Member of the Grand Council of Valais
- Incumbent
- Assumed office 2005

Vice-mayor of Bovernier
- Incumbent
- Assumed office 2005

Personal details
- Born: 17 June 1983 (age 42)
- Political party: Social Democratic Party of Switzerland
- Education: University of Geneva
- Occupation: Politician; human resources worker;

= Gaël Bourgeois =

Swiss politician

Gaël Bourgeois (born 17 June 1983) is a Swiss politician. A member of the Social Democratic Party of Switzerland (PS), he is a member of the Grand Council of Valais. He is also vice-mayor of Bovernier and also served as president of the Francophone branch PS Valais romand from 2012 until 2015. Outside of politics, he worked in human resources for Securitas AG.
==Biography==
Gaël Bourgeois was born on 17 June 1983 and was educated at the lycée-collège de la Planta during his youth. In 2002, he became president of Les Jeunesses Socialistes du Valais Romand, remaining there until 2005. In 2007, he obtained his master degree in political sciences at the University of Geneva, and he later worked in human resources for security firm Securitas AG.

In 2005, he was elected to the Grand Council of Valais and the position of vice-mayor of Bovernier. He was president of PS Valais romand, the Francophone Valais branch of the Social Democratic Party of Switzerland (PS), from 2012 until 2015. In 2013, he left his job at Securitas and began work as a deputy national spokesperson for the PS.

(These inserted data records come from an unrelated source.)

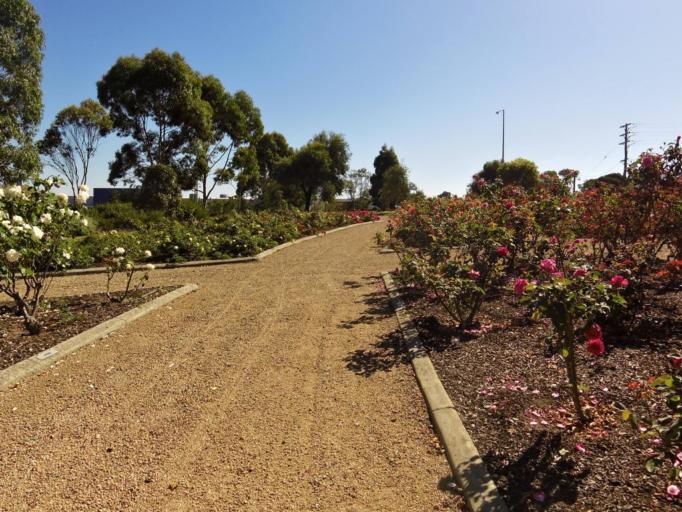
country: AU
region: Victoria
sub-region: Mornington Peninsula
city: Mornington
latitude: -38.2354
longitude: 145.0516
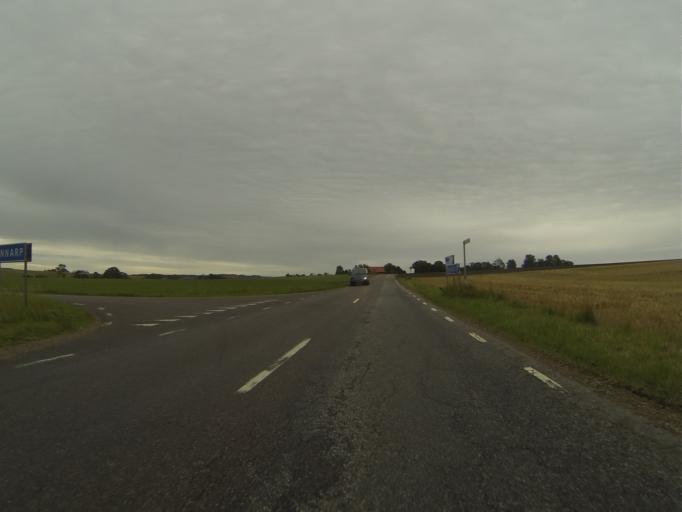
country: SE
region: Skane
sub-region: Lunds Kommun
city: Genarp
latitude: 55.6182
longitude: 13.3293
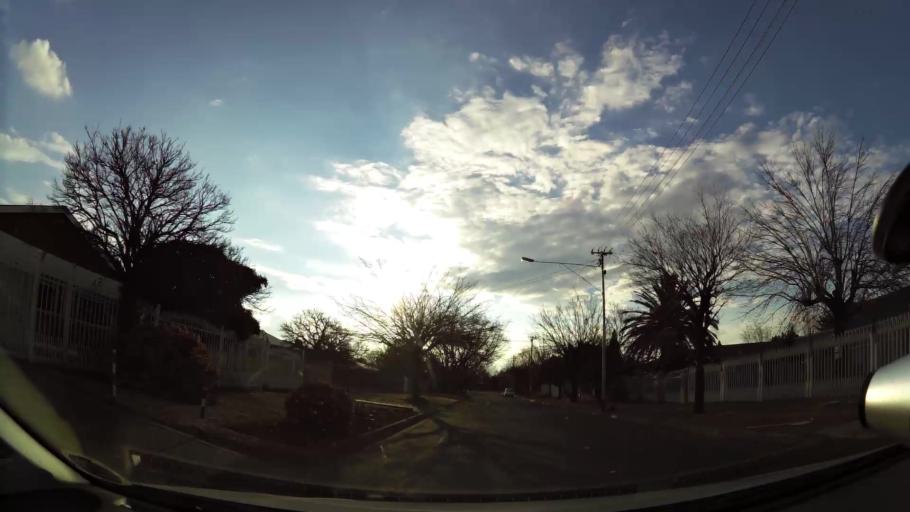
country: ZA
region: Orange Free State
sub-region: Mangaung Metropolitan Municipality
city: Bloemfontein
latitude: -29.1399
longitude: 26.1963
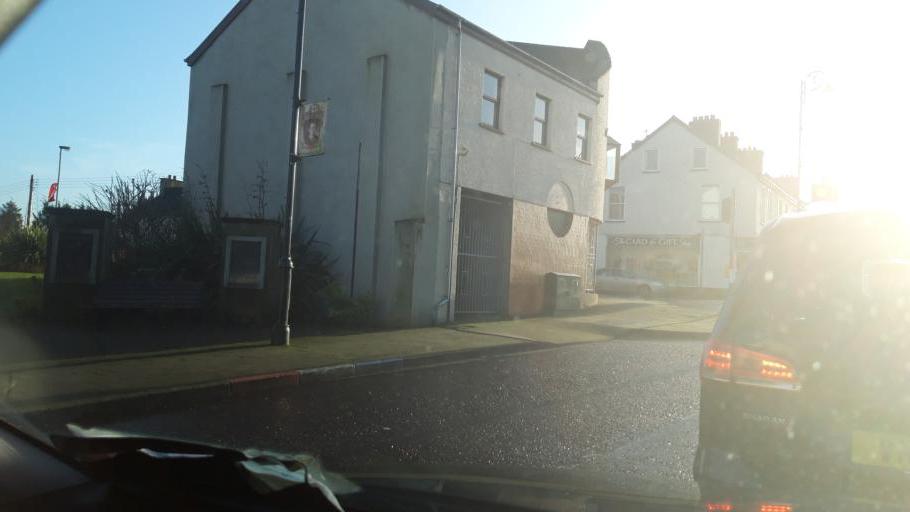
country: GB
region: Northern Ireland
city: Garvagh
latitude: 54.9837
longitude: -6.6874
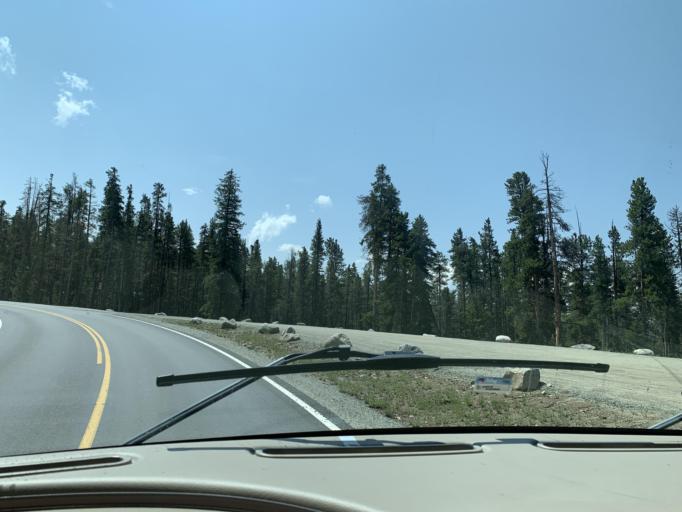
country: US
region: Colorado
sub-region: Chaffee County
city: Buena Vista
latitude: 38.8459
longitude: -106.4888
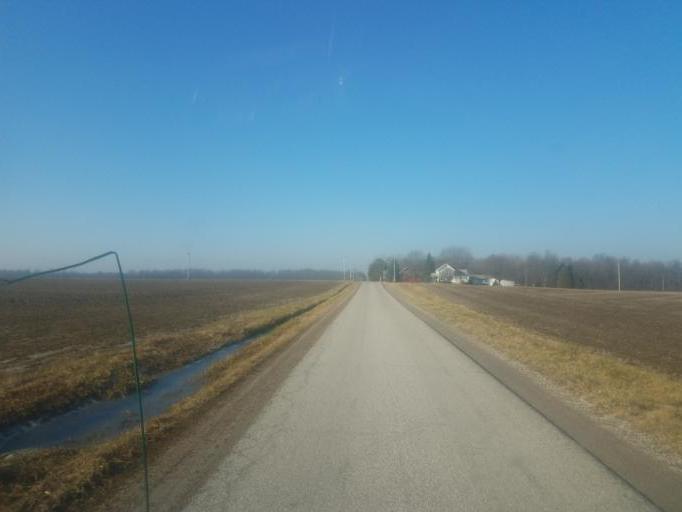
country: US
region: Ohio
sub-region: Crawford County
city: Bucyrus
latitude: 41.0373
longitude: -82.9557
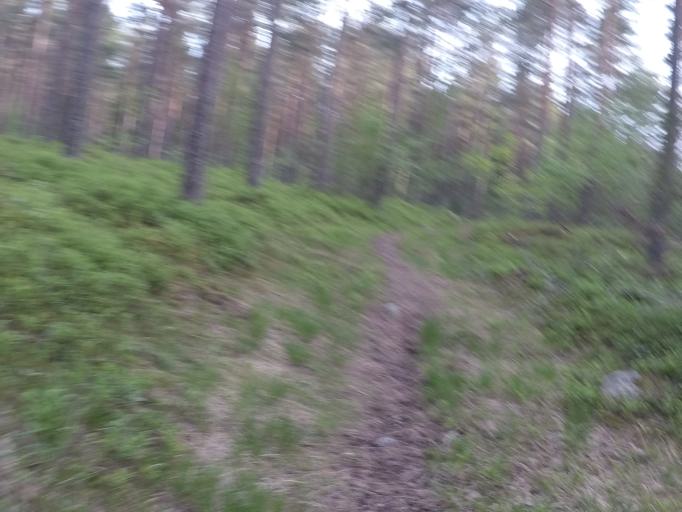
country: SE
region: Soedermanland
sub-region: Eskilstuna Kommun
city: Kvicksund
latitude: 59.4123
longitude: 16.3142
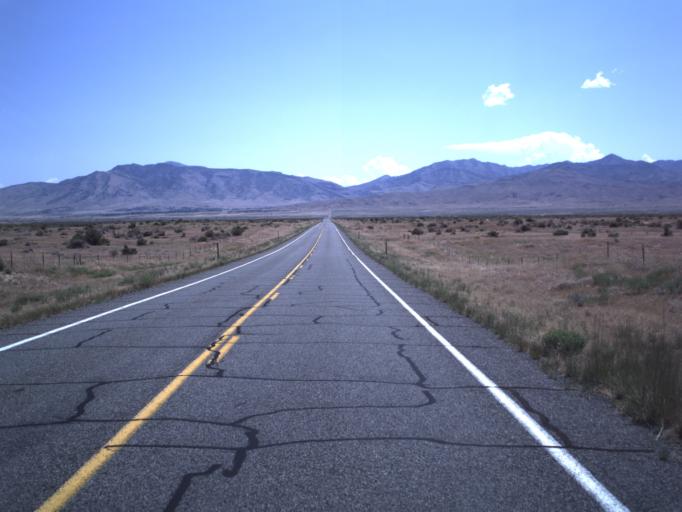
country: US
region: Utah
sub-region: Millard County
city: Delta
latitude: 39.3534
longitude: -112.4687
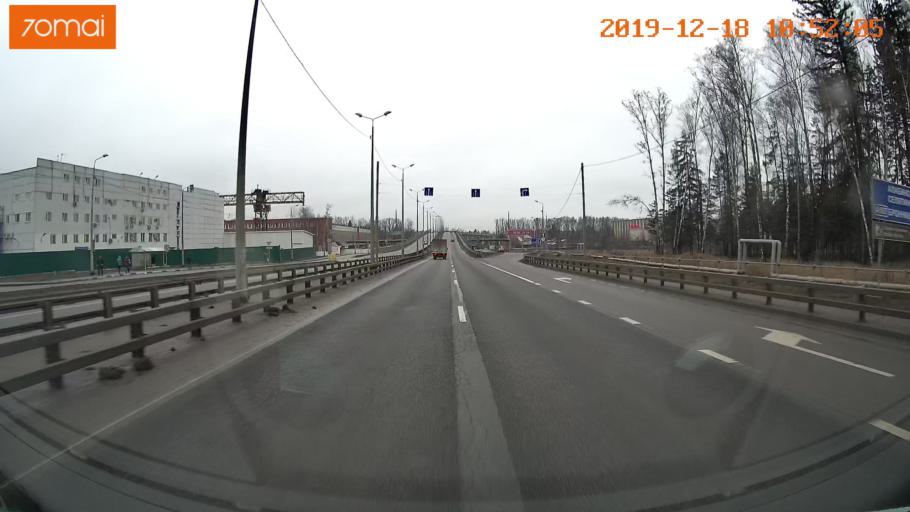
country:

In 2016, in response to a dispute with the candidacy of State Council of Valais member Esther Waeber-Kalbermatten, he announced his support for a unified cantonal party to replace the separate PS Valais romand and Parti socialiste du Haut-Valais. In 2018, he was elected to the Valais Constituent Assembly; due to a party ban on dual mandates, he subsequently resigned from the Grand Council and was replaced by Barbara Lanthemann, who was below him on the Alliance de gauche – Entremont Autrement party list at the 2017 Valais cantonal elections.

Bourgeois is gay, having came out in 2015 and spoken to L'Illustré about his experiences as a victim of social media harassment and homophobia.